Valley of the roses, a horse ride in Morocco
The rust-red dawn greets the rose pluckers from Hdida hamlet. The trail we ride along here is overhung with figs, oranges, pomegranates and dates but the rose pluckers just ahead of us ignore them and head straight for the tangled mass of dark green and spitefully spiked rose bushes. Even these ladies pull on leather gauntlets before locking horns with the roses.
The rose fields are protected by walnut trees which keep the winter winds off, but at this time of year the blooms are at their best and smell unbelievable (David Austin eat your heart out!). The blooms have to be picked at dawn because the sun causes the shocking-pink roses to lose their potency. Gauntleted fingers work 19-to-the-dozen and it doesn’t take long to fill a whole sackful which is carried back to the village to add to the co-operative’s harvest.

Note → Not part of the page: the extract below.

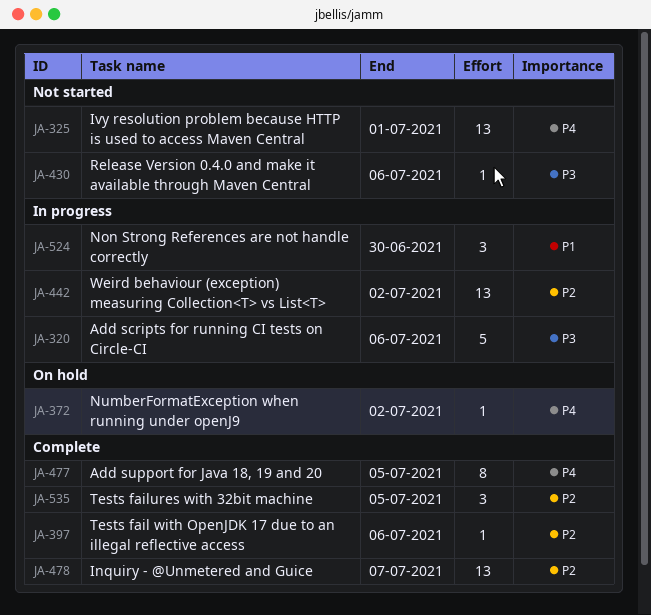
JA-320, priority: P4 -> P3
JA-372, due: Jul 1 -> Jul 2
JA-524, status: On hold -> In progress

Before the road was put in the petals were exported on mules that followed a cat’s cradle network of paths. These are the trails we have been riding.
A rose by any name at all: the roses in the M’Goun Valley are Rosa Damascena and have been growing in Morocco for centuries. This variety started life in China at least 4,000 years ago. How they came to be here isn’t documented, but they probably followed an ancient trading route. The total petal harvest from this valley is about 3,500 tonnes! The co-op sells them to distilleries that make rose water. Other cottage industries make soap and pot-pourri; but the majority are bought by large French perfume wholesalers.

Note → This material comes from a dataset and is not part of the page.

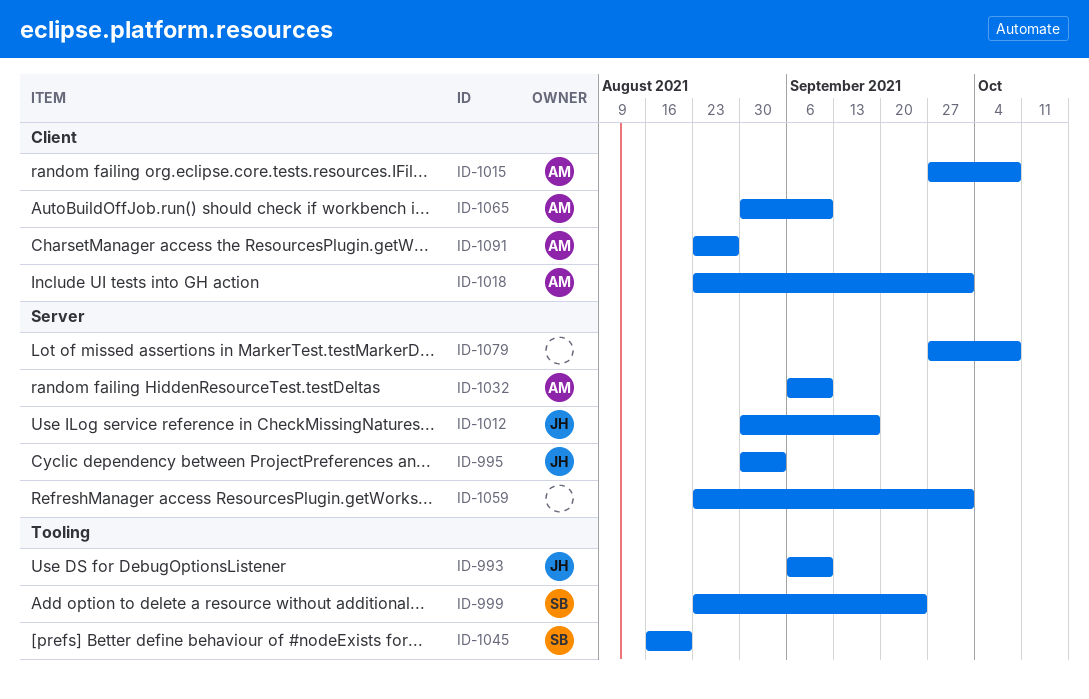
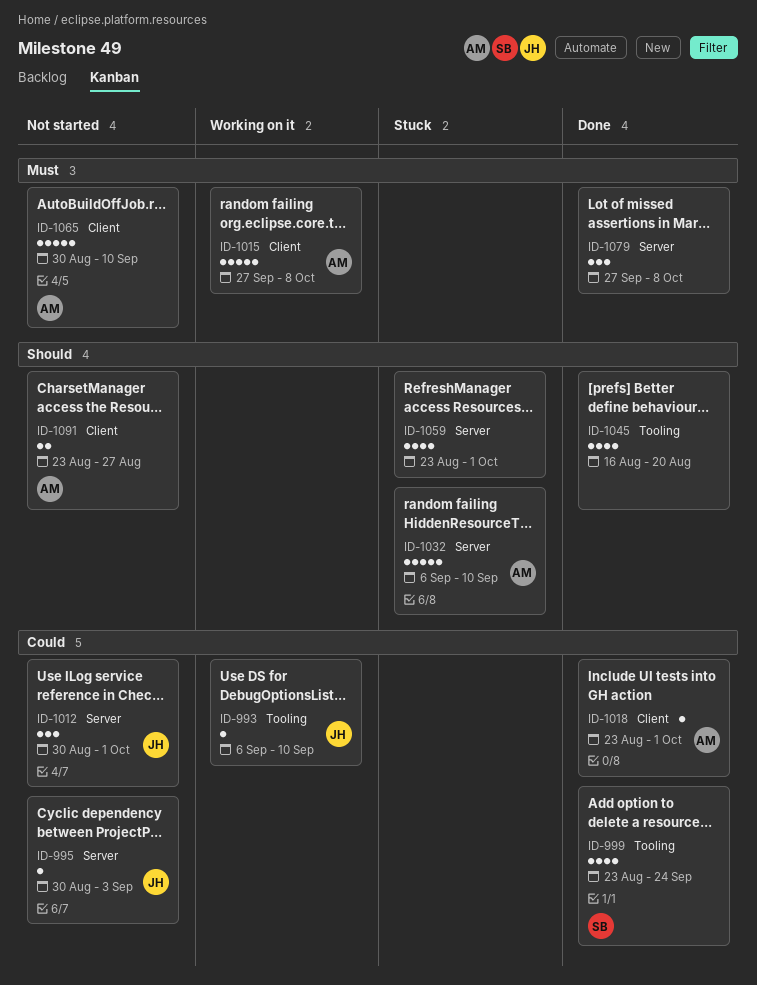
ID-1012, due: Sep 17 -> Oct 1
ID-1045, owner: SB -> none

Pub trivia: 1 ½ million blooms make 1 litre of rose oil!
Festival of Roses
Roses petals make great tea: they smell great, taste great and look great! The oil is good for your hair, good for your skin and good for your heart. You can even get a rose ointment here from the hole-in-the-wall village shops which cures everything from chapped lips to sunburn. The festival itself is an unsophisticated affair, despite the valuable deals that are struck. It’s just a pleasure to wander around and be part of the event. Each village co-op has its own white canvass tent to show off their crop, and just imagine the scent in the air! There are other crops as well, the most unusual of all being the saffron which is harvested, by hand, using a pair of tweezers to extract the stamen from a crocus. And this is all “every day” to the local Berbers!
Leave the crumbling kasbahs and mud-brick homes, complete with stork nests on their rooves, and ride back into the gorges. It’s quite amazing what secrets the High Atlas Mountains conceal.